**WHAT YOU WILL DO**
Your task is to write out all of the records once more, exactly.

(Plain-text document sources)
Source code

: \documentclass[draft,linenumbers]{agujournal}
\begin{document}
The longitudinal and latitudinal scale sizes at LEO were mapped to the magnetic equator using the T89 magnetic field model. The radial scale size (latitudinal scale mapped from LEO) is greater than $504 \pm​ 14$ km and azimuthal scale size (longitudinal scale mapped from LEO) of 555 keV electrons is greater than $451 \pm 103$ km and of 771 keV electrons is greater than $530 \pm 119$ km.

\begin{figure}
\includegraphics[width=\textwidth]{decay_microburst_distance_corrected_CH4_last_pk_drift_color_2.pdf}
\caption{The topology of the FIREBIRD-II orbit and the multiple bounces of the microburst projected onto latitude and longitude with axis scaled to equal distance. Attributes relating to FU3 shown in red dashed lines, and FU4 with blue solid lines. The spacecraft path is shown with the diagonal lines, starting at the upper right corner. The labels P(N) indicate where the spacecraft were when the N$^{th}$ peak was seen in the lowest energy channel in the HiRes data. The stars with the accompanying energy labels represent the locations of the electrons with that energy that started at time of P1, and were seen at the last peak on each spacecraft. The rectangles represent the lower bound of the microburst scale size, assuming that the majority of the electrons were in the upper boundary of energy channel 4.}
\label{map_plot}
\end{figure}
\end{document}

**THE ANSWER**
Source code

: \documentclass[draft,linenumbers]{agujournal}
\begin{document}
The longitudinal and latitudinal scale sizes at LEO were mapped to the magnetic equator using the T89 magnetic field model. The radial scale size (latitudinal scale mapped from LEO) is greater than $504 \pm​ 14$ km and azimuthal scale size (longitudinal scale mapped from LEO) of 555 keV electrons is greater than $451 \pm 103$ km and of 771 keV electrons is greater than $530 \pm 119$ km.

\begin{figure}
\includegraphics[width=\textwidth]{decay_microburst_distance_corrected_CH4_last_pk_drift_color_2.pdf}
\caption{The topology of the FIREBIRD-II orbit and the multiple bounces of the microburst projected onto latitude and longitude with axis scaled to equal distance. Attributes relating to FU3 shown in red dashed lines, and FU4 with blue solid lines. The spacecraft path is shown with the diagonal lines, starting at the upper right corner. The labels P(N) indicate where the spacecraft were when the N$^{th}$ peak was seen in the lowest energy channel in the HiRes data. The stars with the accompanying energy labels represent the locations of the electrons with that energy that started at time of P1, and were seen at the last peak on each spacecraft. The rectangles represent the lower bound of the microburst scale size, assuming that the majority of the electrons were in the upper boundary of energy channel 4.}
\label{map_plot}
\end{figure}
\end{document}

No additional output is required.